1. Ideal Types as Tools

The ideal typical analysis can accomplish something which is never attainable in the functional analysis, "namely the subjective understanding of the action of the component individuals," which is deeply related to the uniqueness and value-ideas of culture (Weber 1968, 15). The term ideal type has two meanings: (1) a logically consistent type of concepts and (2) a pure type of value-ideas.

At first, an ideal type is a tool of sociology. It is like a natural scientific tool such as a telescope to see an articulated portion of reality, or like a thermometer to measure its thermal position. Or an ideal type is like a carpenter's working tool to make an ordered shape of materials to fit to the constructing work. More specifically, "an ideal type is formed by the one-sided accentuation of one or more points of view and by the synthesis of a great many diffuse, discrete, concrete individual phenomena" (Weber 1949, 90).

In other words, an ideal type is constructed in "the highest possible degree of logical integration" for the purpose of clear-cut terminology and theoretical differentiation. Because it is impossible to draw sharp boundaries in the flux of historical reality, only "the artificial simplicity of ideal types," which can seldom be found in history, can present us with the understanding of its specific importance in the most consistent and logical forms (Weber 1930, 98). Weber explains a function of ideal types:

The more sharply and precisely the ideal type has been constructed, thus the more abstract and unrealistic in this sense it is, the better it is able to perform its functions in formulating terminology, classifications, and hypotheses (1968, 21).

However, an ideal type is not a hypothesis. It is rather a category and a construct for the understanding. Weber explains:

The ideal typical concept will help to develop our skill in attribution in research: it is no hypothesis but it offers guidance to the construction of hypotheses. It is not a description of reality but it aims to give unambiguous means of expression to such a description (1949, 90).

He rejects the false assumptions of theory that (1) the end and the goal of social science is "to order its facts into a system of concepts," that (2) the content of the theory is "to be acquired and slowly perfected through the observation of empirical regularities," and that (3) the construction of hypotheses and their verification is finally completed, and "hence deductive science emerges" (1949, 106).

The end of sociology is to understand the empirical reality, not to abstract the essence. In other words, ideal typical concepts are just means to serve for the end of the understanding. Weber takes a Kantian epistemology:

The concepts are primarily analytical instruments for the intellectual handling of empirical facts ... the concepts are not ends but are means to the end of understanding phenomena (1949, 106 ).

The concept-constructs, i.e., the theory, should not be confused with reality.

SET OF TASKS =>
(a) Answer these questions from the passage on ideal types:
(i) What two meanings does it give for the term ideal type?
(ii) Which two natural scientific tools does it compare an ideal type to?
(iii) What does it name as the end of sociology?
(b) Decide whether each statement agrees with the passage on ideal types, and support each yes or no with the passage's own words:
(i) An ideal type is a hypothesis.
(ii) The more abstract and unrealistic an ideal type is, the better it performs its functions.
(iii) Concept-constructs may be treated as the same thing as reality.
(c) Reproduce the part of the passage on ideal types starting with "The end of sociology" and going on through "(1949, 106 ).".
None of the data that comes after this text is needed.

(Stored data)
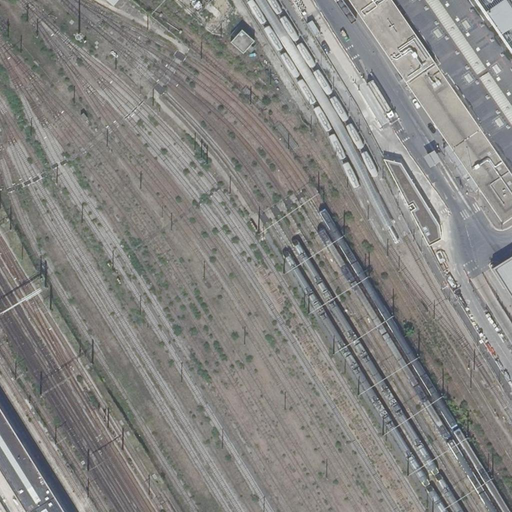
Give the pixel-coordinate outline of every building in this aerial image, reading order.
[(349,0),(415,96),(471,179),(503,225),(511,218),(511,55),(474,0),(349,0)] [(511,0),(474,0),(511,55),(511,0)] [(403,164),(399,166),(413,188),(417,185),(403,164)] [(413,188),(399,166),(393,170),(400,182),(397,184),(404,194),(413,188)] [(511,256),(505,261),(494,268),(511,297),(511,256)] [(0,468),(27,511),(64,511),(0,408),(0,468)]
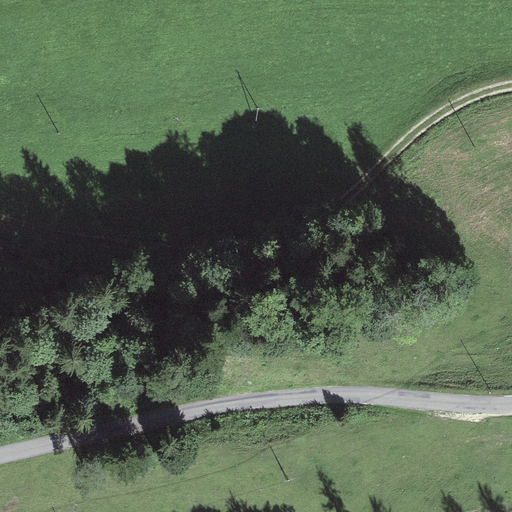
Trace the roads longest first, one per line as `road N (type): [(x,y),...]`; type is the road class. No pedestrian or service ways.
road 1 (track): [(0,217),(154,254),(228,246),(306,221),(440,114),(511,85)]
road 2 (unclassified): [(0,457),(213,406),(292,397),(511,404)]
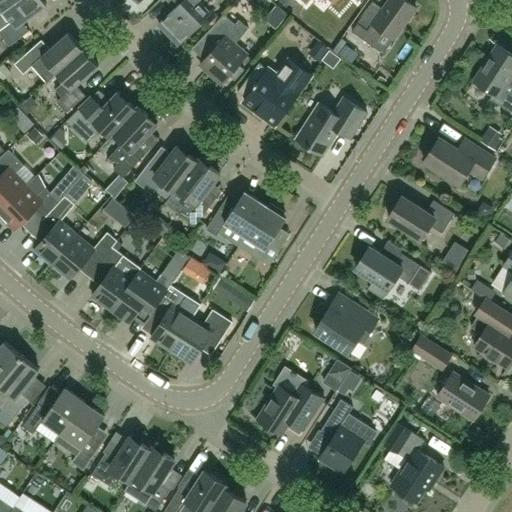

ANSWERS PROVIDED =>
(a)
(i) A logically consistent type of concepts, and a pure type of value-ideas.
(ii) A telescope and a thermometer.
(iii) To understand the empirical reality, not to abstract the essence.

(b)
(i) No: "However, an ideal type is not a hypothesis."
(ii) Yes: "The more sharply and precisely the ideal type has been constructed, thus the more abstract and unrealistic in this sense it is, the better it is able to perform its functions"
(iii) No: "The concept-constructs, i.e., the theory, should not be confused with reality."

(c)
The end of sociology is to understand the empirical reality, not to abstract the essence. In other words, ideal typical concepts are just means to serve for the end of the understanding. Weber takes a Kantian epistemology:

The concepts are primarily analytical instruments for the intellectual handling of empirical facts ... the concepts are not ends but are means to the end of understanding phenomena (1949, 106 ).